**Given request**:
Swap "Point out" for "Highlight" throughout the records below and leave everything else as it is.

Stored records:

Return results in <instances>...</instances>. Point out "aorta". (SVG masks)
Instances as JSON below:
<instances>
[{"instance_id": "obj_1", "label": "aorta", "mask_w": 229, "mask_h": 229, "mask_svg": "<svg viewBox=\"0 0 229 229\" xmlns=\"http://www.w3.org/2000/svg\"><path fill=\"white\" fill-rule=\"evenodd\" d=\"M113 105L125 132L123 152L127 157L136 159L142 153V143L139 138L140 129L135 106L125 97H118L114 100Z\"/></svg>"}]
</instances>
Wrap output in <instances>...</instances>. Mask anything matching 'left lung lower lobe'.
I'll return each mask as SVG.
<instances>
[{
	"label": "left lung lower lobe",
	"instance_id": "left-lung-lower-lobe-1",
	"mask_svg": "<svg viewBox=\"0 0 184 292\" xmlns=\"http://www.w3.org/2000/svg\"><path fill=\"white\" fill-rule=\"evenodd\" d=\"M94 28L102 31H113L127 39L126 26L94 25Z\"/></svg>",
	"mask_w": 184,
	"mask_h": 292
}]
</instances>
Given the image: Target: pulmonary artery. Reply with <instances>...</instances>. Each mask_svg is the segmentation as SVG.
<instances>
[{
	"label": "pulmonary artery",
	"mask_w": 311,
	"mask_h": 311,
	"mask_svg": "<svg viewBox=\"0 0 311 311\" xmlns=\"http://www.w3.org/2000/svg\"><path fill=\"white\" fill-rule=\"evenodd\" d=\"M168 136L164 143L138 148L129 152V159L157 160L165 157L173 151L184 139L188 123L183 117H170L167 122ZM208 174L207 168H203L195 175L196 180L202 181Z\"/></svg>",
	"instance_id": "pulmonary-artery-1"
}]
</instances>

**Task answer**:
Return results in <instances>...</instances>. Highlight "aorta". (SVG masks)
Instances as JSON below:
<instances>
[{"instance_id": "obj_1", "label": "aorta", "mask_w": 229, "mask_h": 229, "mask_svg": "<svg viewBox=\"0 0 229 229\" xmlns=\"http://www.w3.org/2000/svg\"><path fill=\"white\" fill-rule=\"evenodd\" d=\"M113 105L125 132L123 152L127 157L136 159L142 153V143L139 138L140 129L135 106L125 97H118L114 100Z\"/></svg>"}]
</instances>
Wrap output in <instances>...</instances>. Mask anything matching 'left lung lower lobe'.
I'll return each mask as SVG.
<instances>
[{
	"label": "left lung lower lobe",
	"instance_id": "left-lung-lower-lobe-1",
	"mask_svg": "<svg viewBox=\"0 0 184 292\" xmlns=\"http://www.w3.org/2000/svg\"><path fill=\"white\" fill-rule=\"evenodd\" d=\"M94 28L102 31H113L127 39L126 26L94 25Z\"/></svg>",
	"mask_w": 184,
	"mask_h": 292
}]
</instances>
Given the image: Target: pulmonary artery. Reply with <instances>...</instances>. Each mask_svg is the segmentation as SVG.
<instances>
[{
	"label": "pulmonary artery",
	"mask_w": 311,
	"mask_h": 311,
	"mask_svg": "<svg viewBox=\"0 0 311 311\" xmlns=\"http://www.w3.org/2000/svg\"><path fill=\"white\" fill-rule=\"evenodd\" d=\"M168 136L164 143L138 148L129 152V159L157 160L165 157L173 151L184 139L188 123L183 117H170L167 122ZM208 174L207 168H203L195 175L196 180L202 181Z\"/></svg>",
	"instance_id": "pulmonary-artery-1"
}]
</instances>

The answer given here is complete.